## AIM OF THE TASK
If a line holds the word "潘基文表示", copy it from the entries.

## TASK DATA
╭──
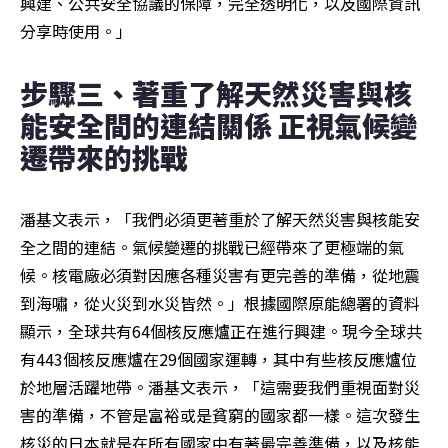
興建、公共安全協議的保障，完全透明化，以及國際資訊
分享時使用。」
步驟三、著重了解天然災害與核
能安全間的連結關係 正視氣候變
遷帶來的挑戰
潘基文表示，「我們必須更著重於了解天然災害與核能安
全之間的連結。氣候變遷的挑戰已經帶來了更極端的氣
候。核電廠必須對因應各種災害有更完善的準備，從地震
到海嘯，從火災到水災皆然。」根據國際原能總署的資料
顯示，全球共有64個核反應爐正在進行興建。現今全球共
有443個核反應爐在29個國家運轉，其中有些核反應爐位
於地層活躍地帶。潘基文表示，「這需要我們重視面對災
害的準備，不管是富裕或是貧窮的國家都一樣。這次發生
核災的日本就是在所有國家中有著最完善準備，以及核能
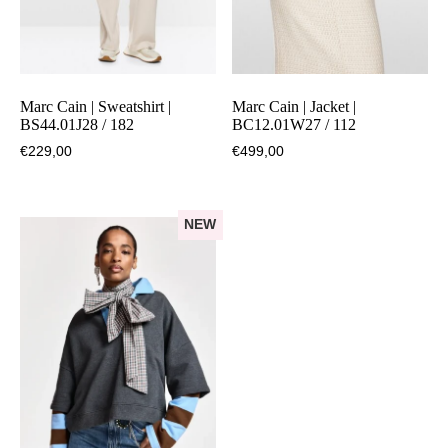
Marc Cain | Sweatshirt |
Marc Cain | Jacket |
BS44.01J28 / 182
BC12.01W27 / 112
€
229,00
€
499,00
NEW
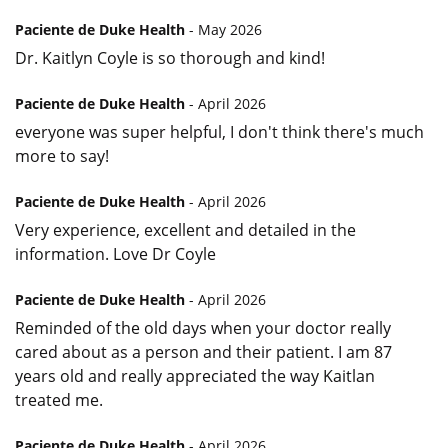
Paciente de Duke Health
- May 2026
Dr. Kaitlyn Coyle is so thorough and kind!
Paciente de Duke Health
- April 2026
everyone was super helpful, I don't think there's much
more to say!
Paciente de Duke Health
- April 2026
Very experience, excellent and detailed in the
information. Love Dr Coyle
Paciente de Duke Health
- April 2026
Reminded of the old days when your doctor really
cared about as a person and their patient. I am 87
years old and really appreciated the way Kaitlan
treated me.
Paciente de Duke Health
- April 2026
╰──
## ANSWER TO THIS EXERCISE
潘基文表示，「我們必須更著重於了解天然災害與核能安
於地層活躍地帶。潘基文表示，「這需要我們重視面對災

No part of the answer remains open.